Ed Miller’s A Trucker’s Tale: Wit Wisdom, and True Stories from 60 Years on the Road (Apollo Publishers, 186 pp., $22, hardcover; $9.99, Kindle) is a notably refreshing little book. Over the years, I’ve spoken to any number of folks who have riding in a big rig on their bucket lists; Miller’s book is a wonderful opportunity to vicariously clear that item off your list.
Miller begins his 18-wheeler tales of adventure as a youngster on the family farm in rural North Carolina. Then he brings us along with a breezy, conversational, and at times delicately profane story that reads like an extended bar-stool homily.
Reared by a family of truckers, Miller recounts dozens of anecdotes from a group of folks right out of central casting: neighbors, parents, grandparents, siblings.
In the late 1960s, after a halfhearted college effort, Ed Miller tells us, he enlisted in the U.S. Navy and volunteered for the Seabees based in part on his familiarity with trucks and heavy equipment. He hoped the Navy would help to further his training and experience with trucks.
Miller soon found himself in the Vietnam War sitting in the driver’s seat of a semi-truck in Da Nang. His chapter on boot camp and advanced training with his Seabee battalion alone is worth the price of admission. The antics he relates are well worth reading. His in-country stories are as fun as they can be in a war zone, and certainly are an interesting view of a side of the war that most of us are unfamiliar with.
Returning from the service and moving through his work in the trucking industry, Miller keeps us turning pages—if only to see if he can outdo himself describing yet another on-the-road incident.
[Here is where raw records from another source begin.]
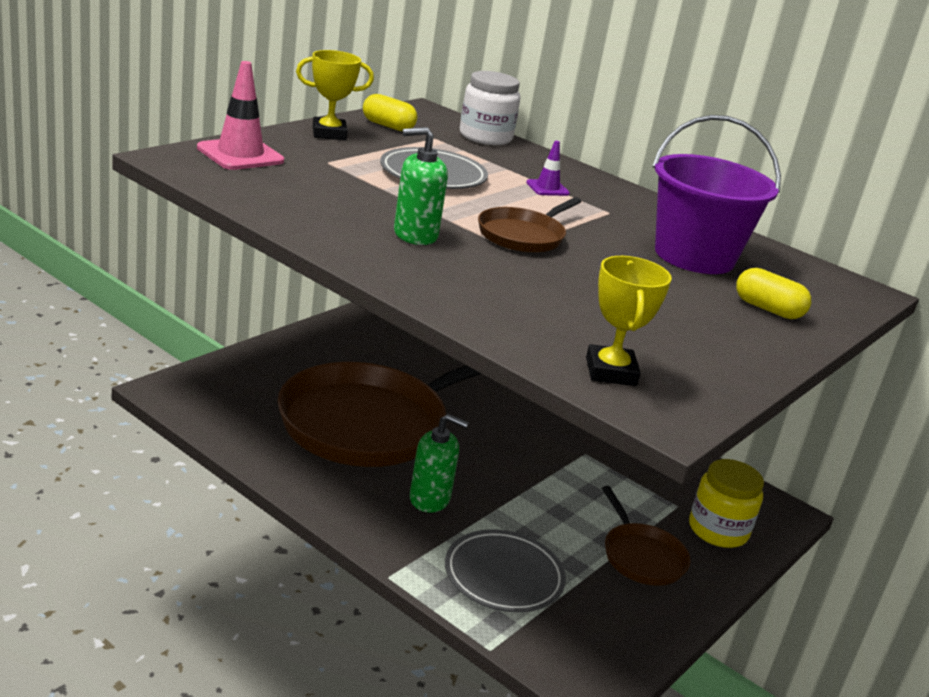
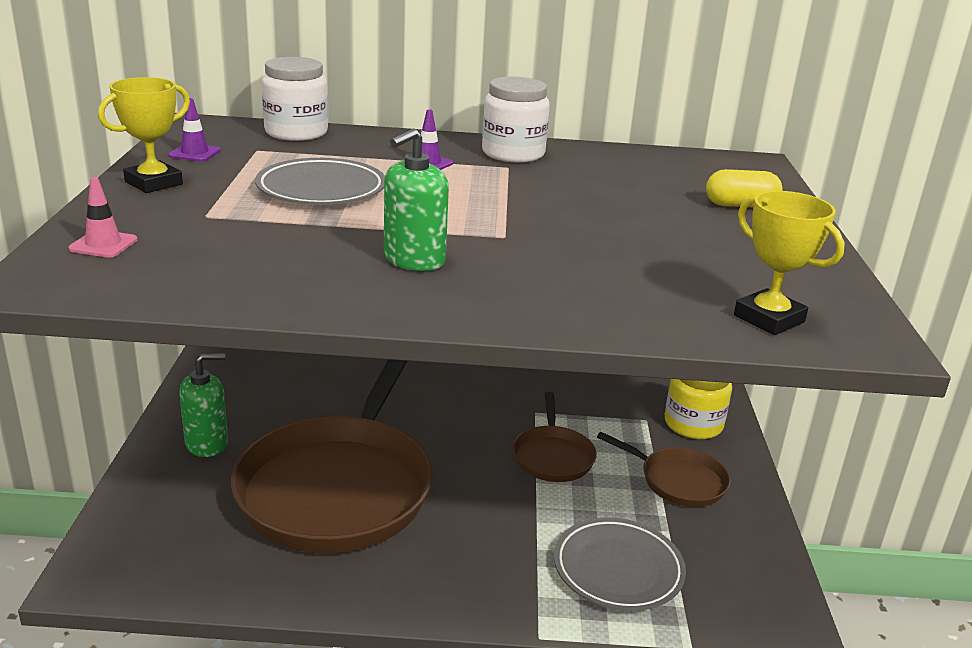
camera: 35 degrees left, 0 degrees up
(240, 155) = (103, 244): pink traffic cone -> pink traffic cone, size x0.55
(388, 126) = (194, 153): yellow capsule -> purple traffic cone
(430, 499) = (477, 533): green soap dispenser -> green soap dispenser (207, 443)
(523, 236) = (491, 219): brown pan -> brown pan (552, 456)
(635, 206) = (513, 154): none -> white jar
(694, 256) = (624, 181): purple bucket -> none

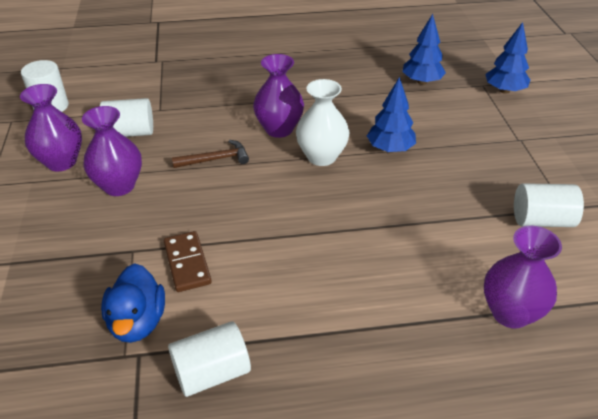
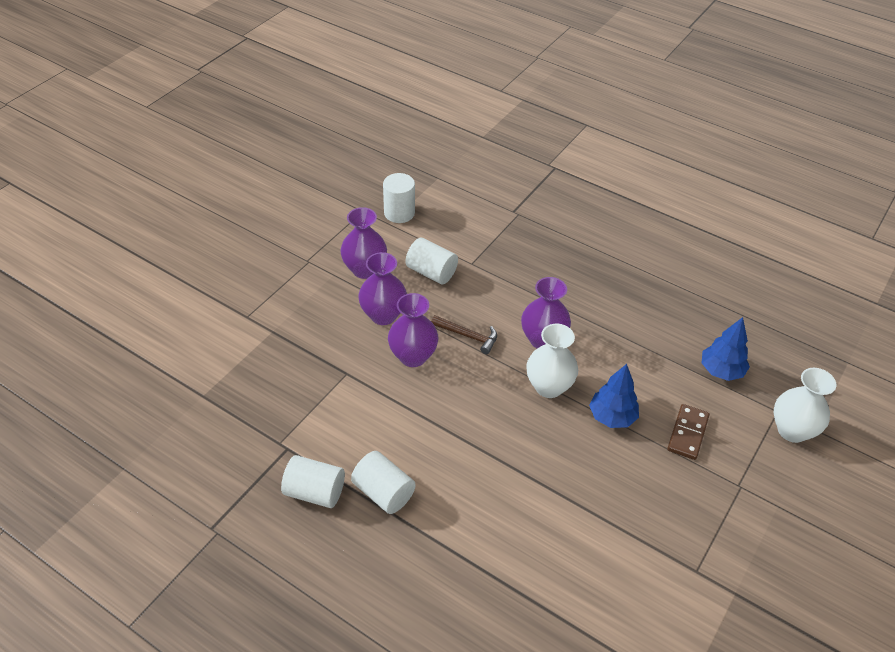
camera: 40 degrees right, 5 degrees up
(137, 322) = (305, 426): blue duck -> none
(187, 263) = (370, 407): brown domino -> brown domino (687, 433)
(504, 90) = (792, 430): blue tree -> white vase
(510, 313) = (542, 608): purple vase -> purple vase (413, 356)
(541, 220) = (661, 564): white cylinder -> white cylinder (383, 492)

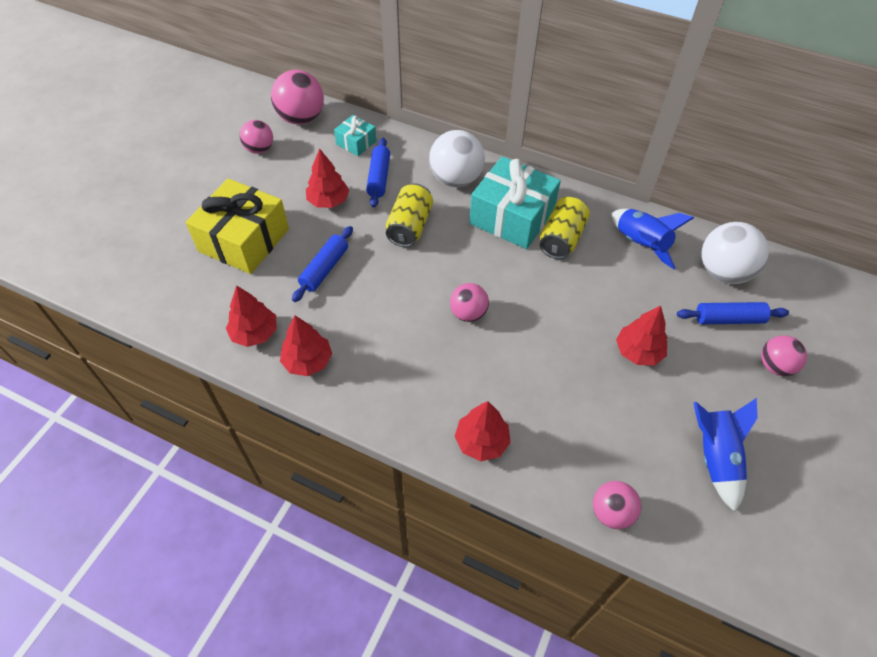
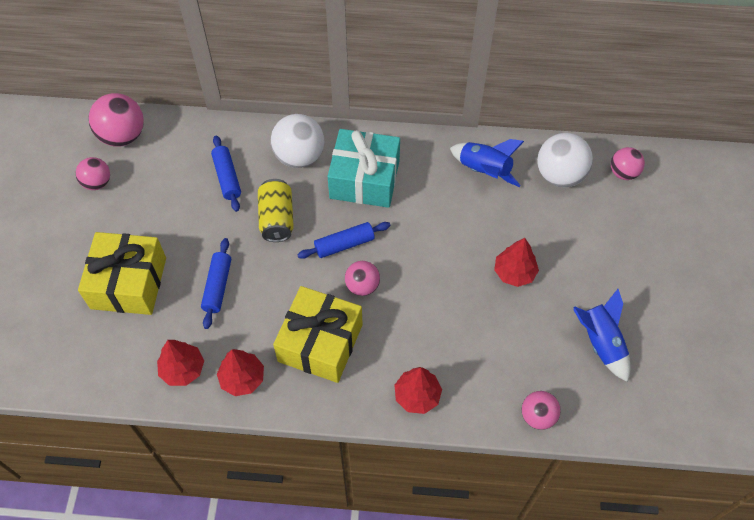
camera: 20 degrees left, 5 degrees up
(328, 201) = (190, 217): red tree -> none
(356, 143) = (189, 146): turquoise gift -> none
(401, 353) = (320, 343): none -> yellow gift
(561, 238) = (415, 187): yellow can -> none
(728, 319) = (576, 218): blue rolling pin -> blue rolling pin (344, 244)
(775, 366) = (623, 248): pink ball -> pink ball (623, 173)

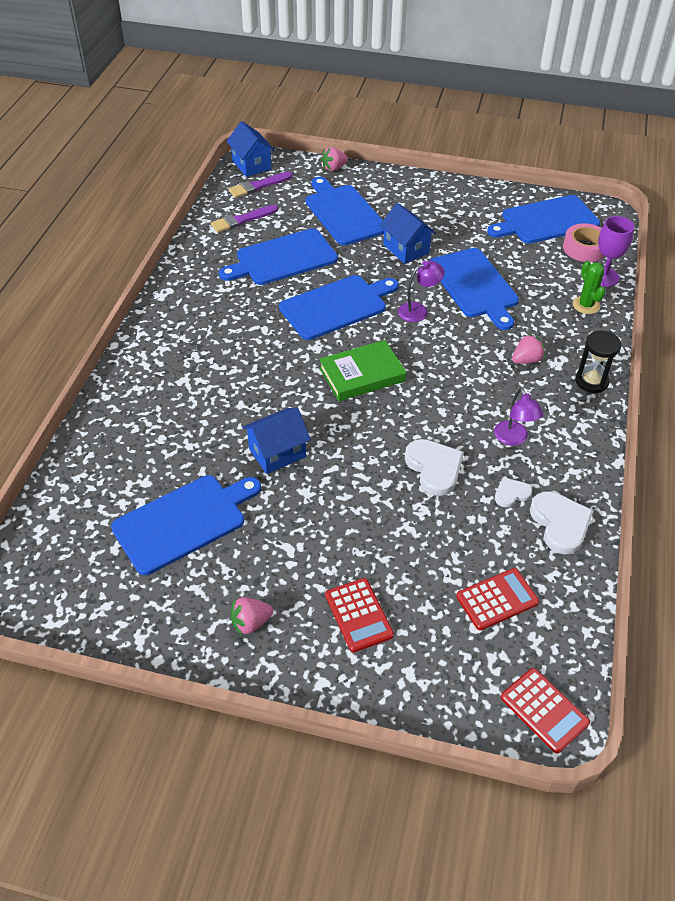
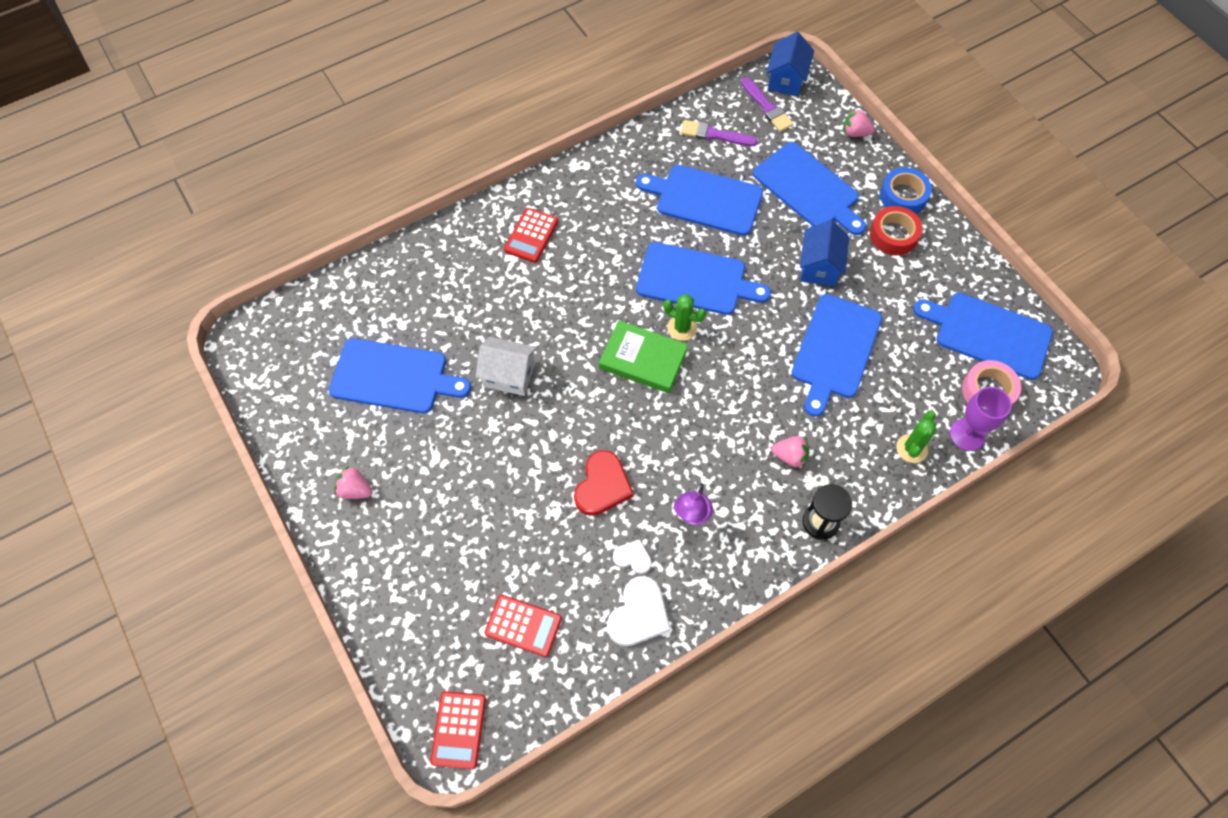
camera: 45 degrees right, 15 degrees up
(258, 186) = (767, 107): purple brush -> purple brush turned 135 degrees counterclockwise
(277, 453) = (509, 375): blue house -> white house
(344, 213) = (808, 189): blue cutting board -> blue cutting board turned 120 degrees clockwise
(358, 615) = (423, 548): red calculator -> red calculator (531, 235)
(364, 338) = (682, 328): none -> green cactus
(406, 183) = (903, 196): none -> blue tape
(418, 310) = (757, 336): purple lamp -> none
(427, 206) = (893, 235): none -> red tape
(434, 468) = (602, 486): white heart -> red heart

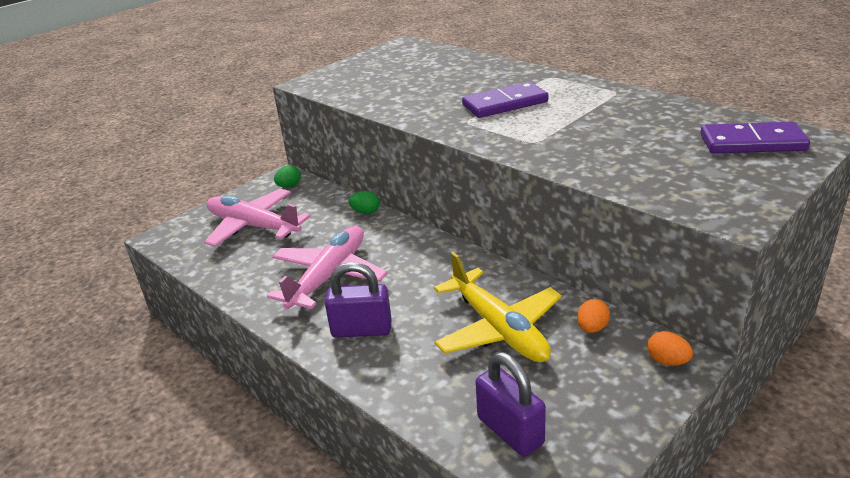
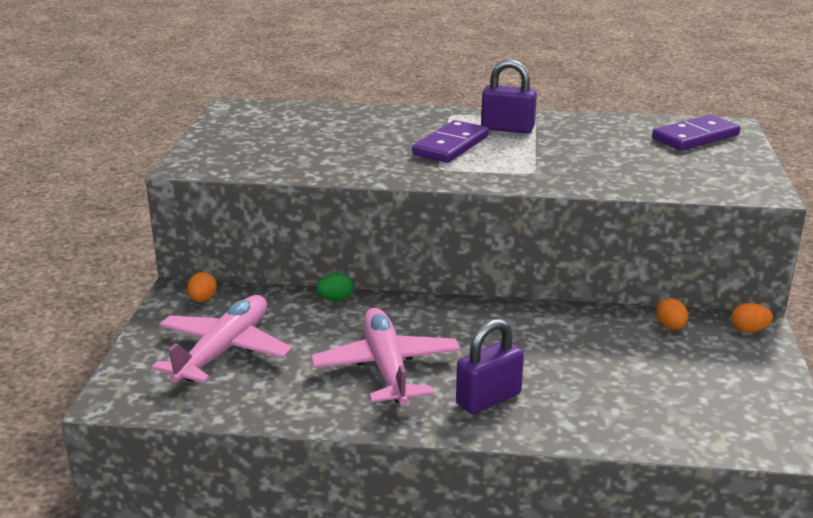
camera: 40 degrees left, 5 degrees down
(254, 226) = (223, 351): pink plane -> pink plane turned 120 degrees clockwise
(289, 186) = (202, 300): green egg -> orange egg
(498, 328) = (602, 353): yellow plane -> none
(510, 431) = (712, 420): purple padlock -> purple padlock (507, 129)

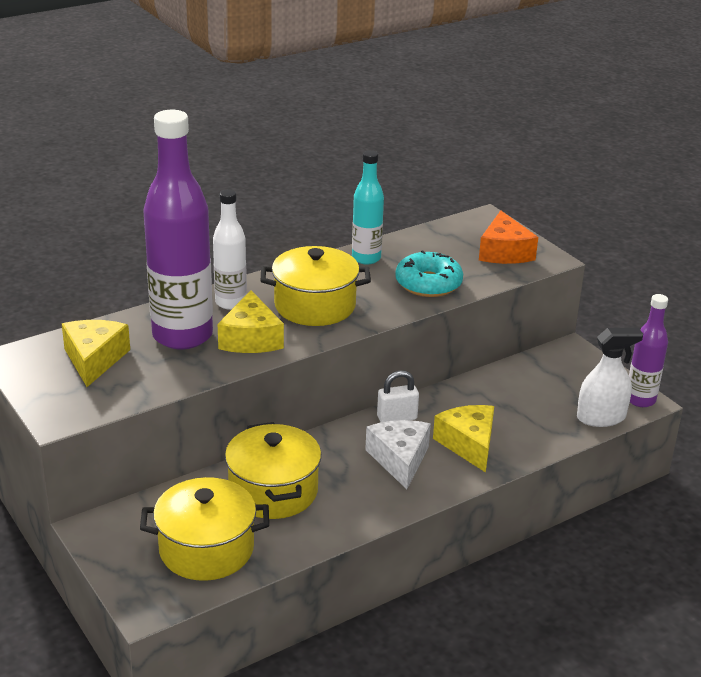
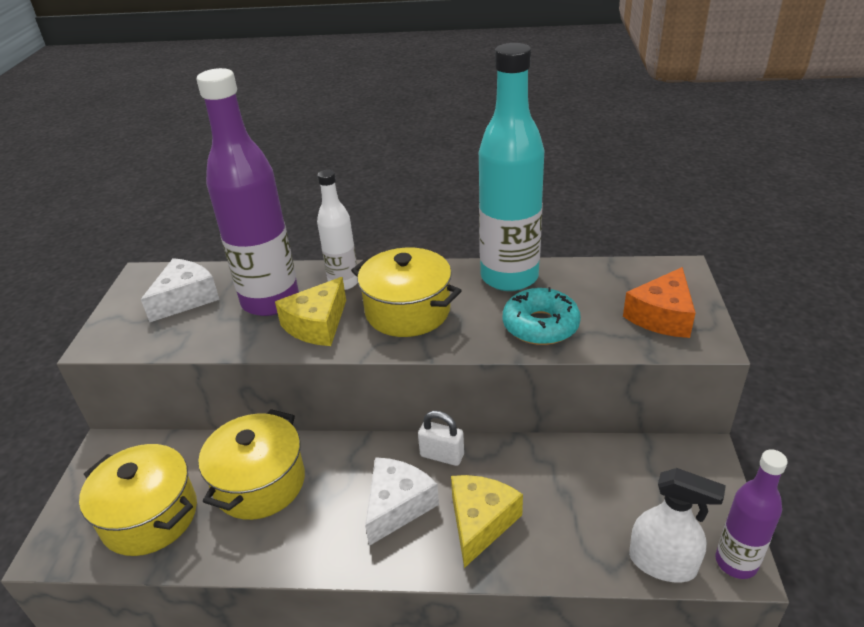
camera: 40 degrees right, 5 degrees up
(94, 359) = (185, 299): yellow cheese -> white cheese
(366, 258) = (509, 277): turquoise bottle -> turquoise bottle, size x1.85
Interestingly, laced through most of the stories is a subtle undercurrent of personal honesty, and a sense of honor and performing good deeds. Miller is a Knight of the Highway because of his helpfulness and can-do spirit. He briefly addresses the decline of that sense of duty and service today.
In this, his first book, Ed Miller has come up with a well-written and well-edited one. It moves along nicely; you can read it in just about one sitting.
If you’ve ever driven trucks, or wanted to, you’ll be nodding in agreement all the way through this one.